(Note to literalists: the Watched column presently contains only a smattering of 'warblogs' because the facilitator of the template-change--Dr. Menlo--is not very familiar with them, and will be adding more as they are sent to him. Also, this blog may contain areas of allusion, satire, subtext, context and possibly even a dash of the surreal: wannabe lit-crits beware.)
Control
[Watch this space for: Pentagon and Petroleum, The Media is only as Liberal as the Corporations Who Own Them, Wash Down With, and Recalcify]
WARBLOGGER WATCH
Saturday, September 07, 2002
Achondritic meliorism is what I see as the sane response to asset-accruing asses. I challenge any and all warbloggers or war-mongers, and especially those whose personal fortunes rely on the vagaries of internationalist malfeasance, to a semantic 'duel to the dialogic death' on the topic: " . . . capitalism, globalization and the inherant right to life, liberty and justice."
Somehow I think few of the militianary advocationists will have the driven curiosity to consult the OED and so will have little idea of the content or context of my dialogic quest. I am being deliberately obfuscationist in order to raise the bar from repitition of well-worn diametricisms to a world class height of empathic rationalism. . . . and it was said that the four minute mile was an impenetrable barrier.
This is my first post to WBW.(!) Be assured Dear Reader that I will become increasingly vernacular, but will never surrender to the neurochemical warfare that has become the ideational by-product of cultural acceptance.
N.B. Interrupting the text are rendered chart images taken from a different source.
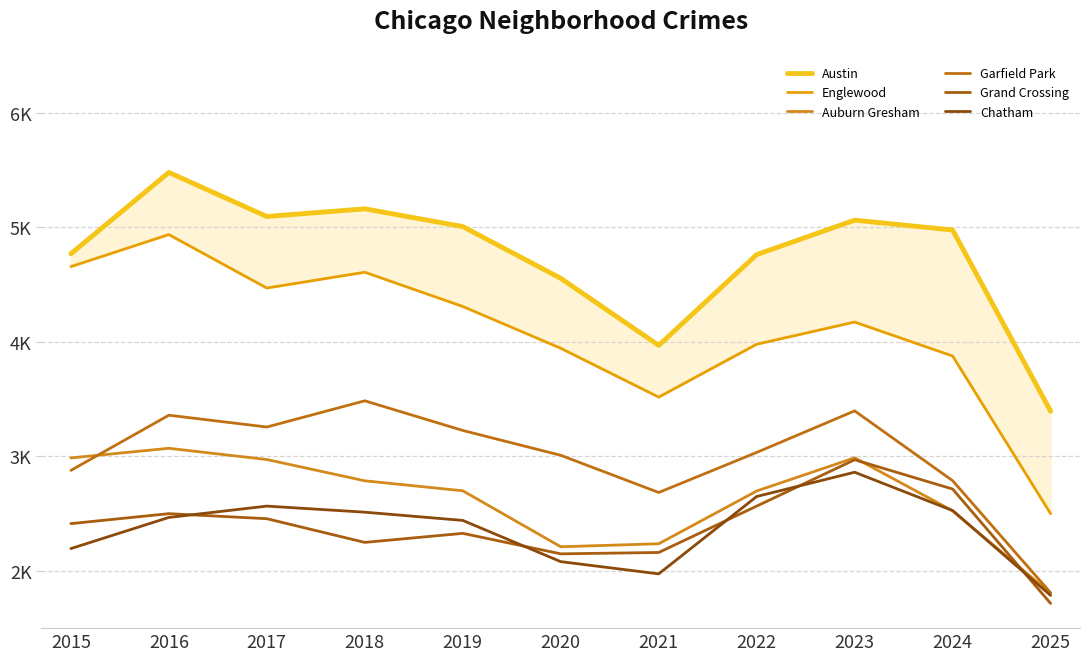

What is the difference between the highest and lowest values at 2019?

2680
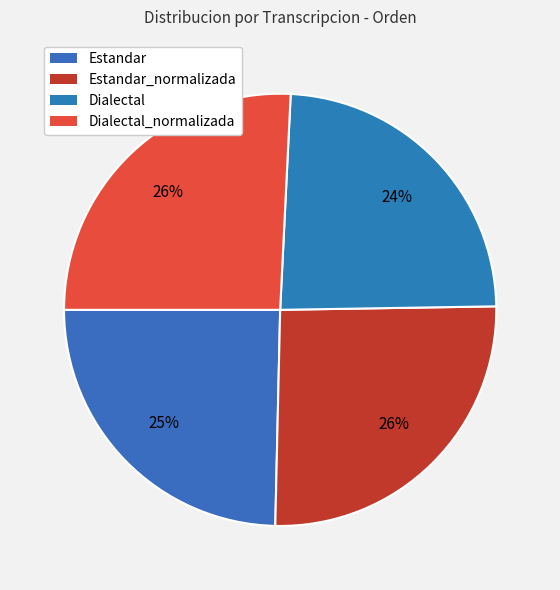

To the nearest percent, what is the combined percentage of Dialectal_normalizada and Estandar_normalizada?

51%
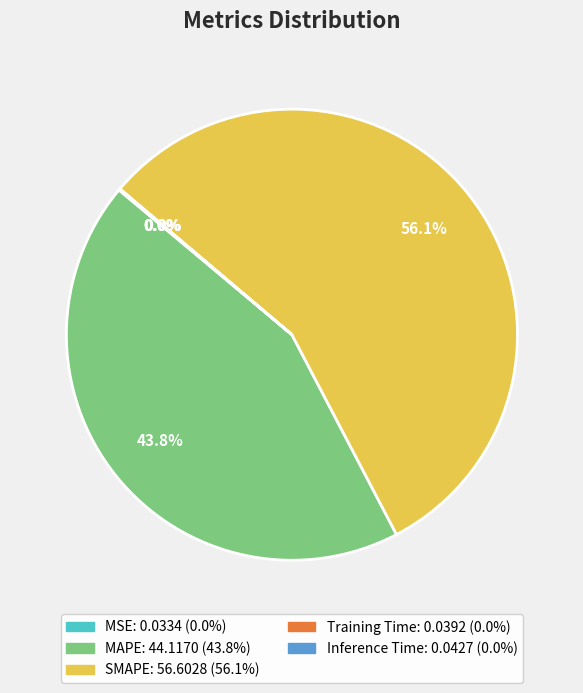

What is the largest slice in the pie chart?

SMAPE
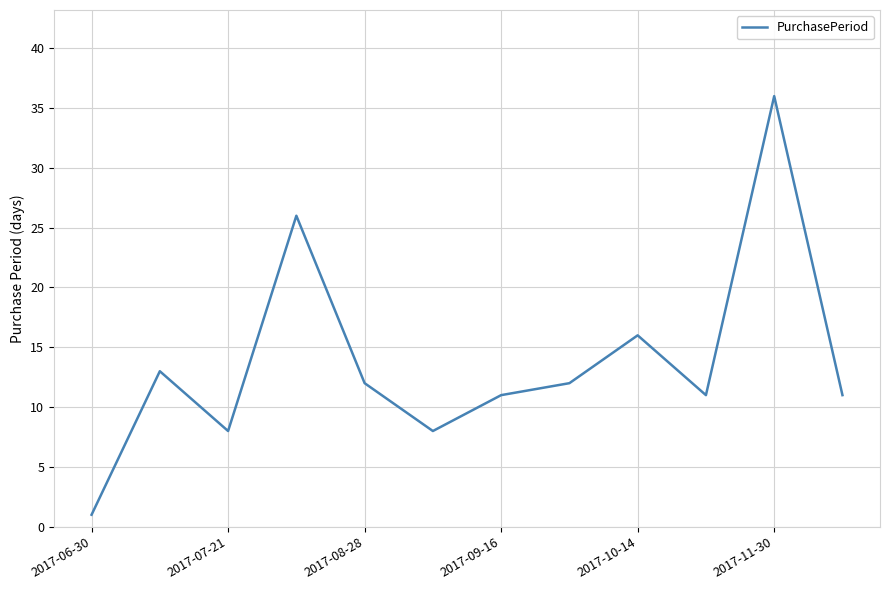

What is the greatest value displayed?

36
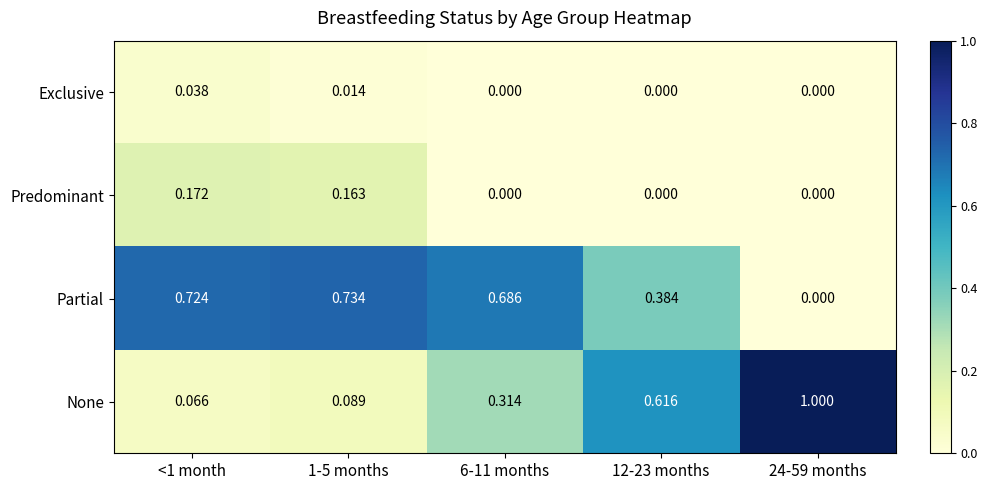

Rank the series by their maximum value, from lowest to highest.

Exclusive, Predominant, Partial, None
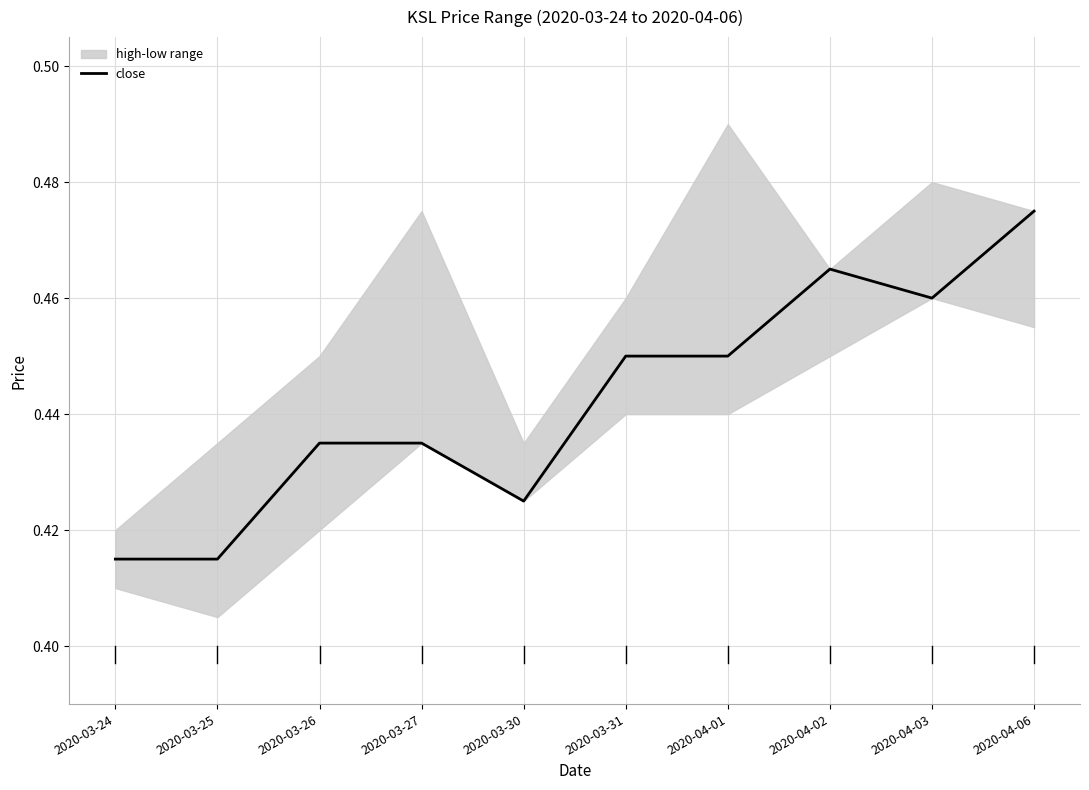

How many points are higher than both their immediate neighbors (excluding endpoints)?

1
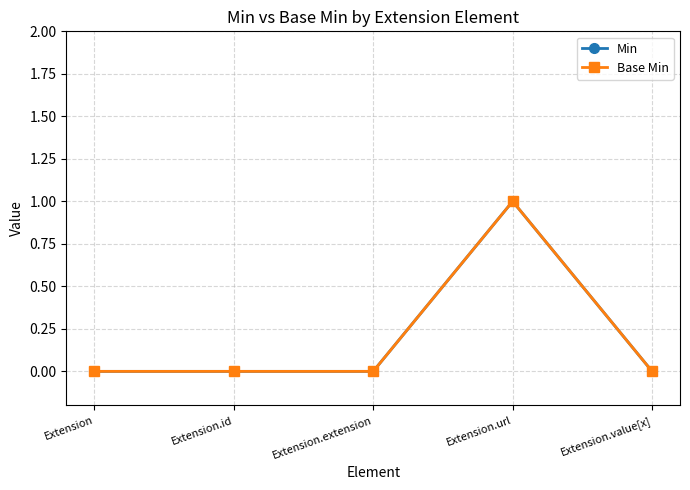

What is the sum of the Min values at Extension.id and Extension.url?

1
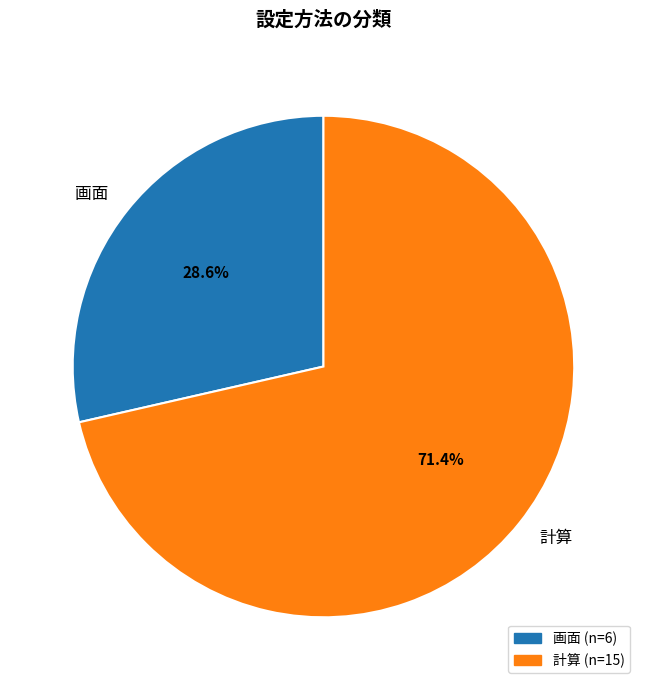

How many segments does this pie chart have?

2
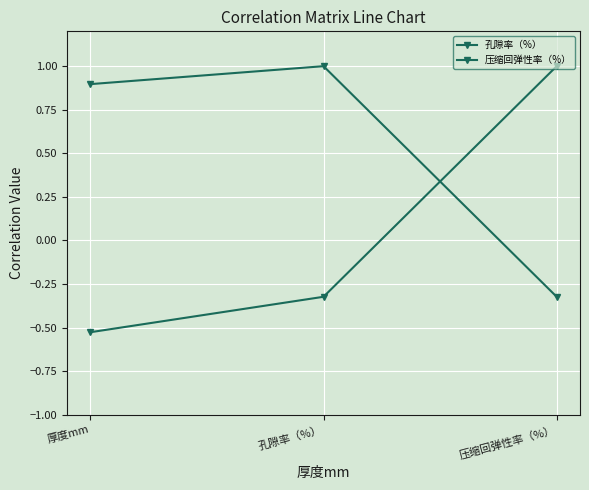

Does the chart display data point markers on the line(s)?

Yes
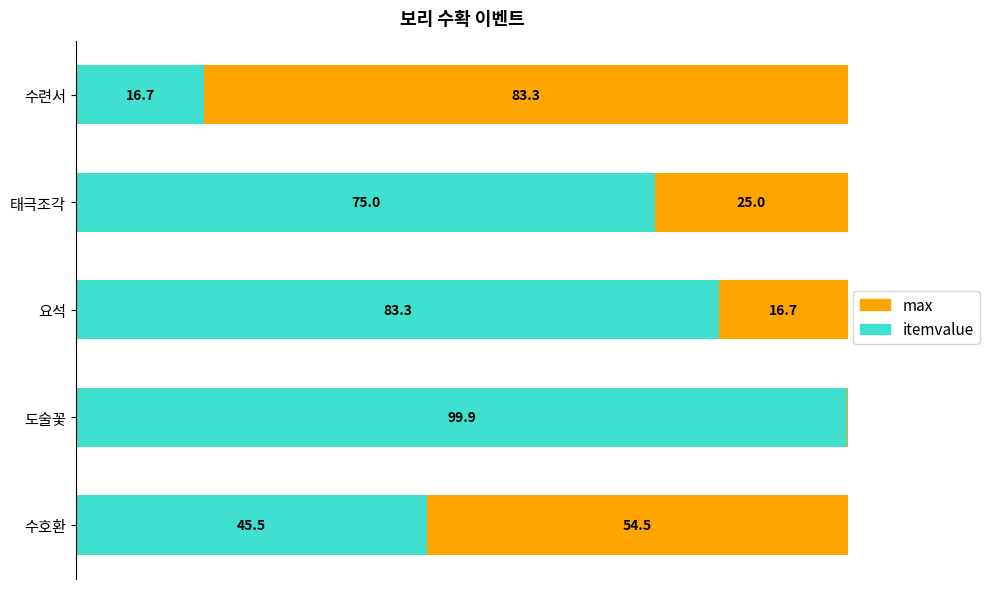

Where is itemvalue nearest to the value 58?

수호환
There is no time, and perhaps more importantly no space, for irrational non-sense in this abjectly critical, singular, period.
It is transparently true that materialism and capitalism are in fact, and at bedrock, dependant on struggle, class divisions, intolerance, and most devastatingly war. To dis-acknowledge this intimate connection, nay symbiosis, of those who would profit from other's labor and poverty is the 'prime lie' of the warbloggers; and indeed all the world's
unsustainably greedy people.
"Von Mises is important because his teachings are necessary to the preservation of material civilization. As he showed, the base of material civilization is the division of labor. Without the higher productivity of labor made possible by the division of labor, the great majority of mankind would simply die of starvation. The existence and successful functioning of the division of labor, however, vitally depends on the institutions of a capitalist society—that is, on limited government and economic freedom, private ownership of land and all other property, exchange and money, saving and investment, economic inequality and economic competition, and the profit motive—institutions everywhere under attack for several generations."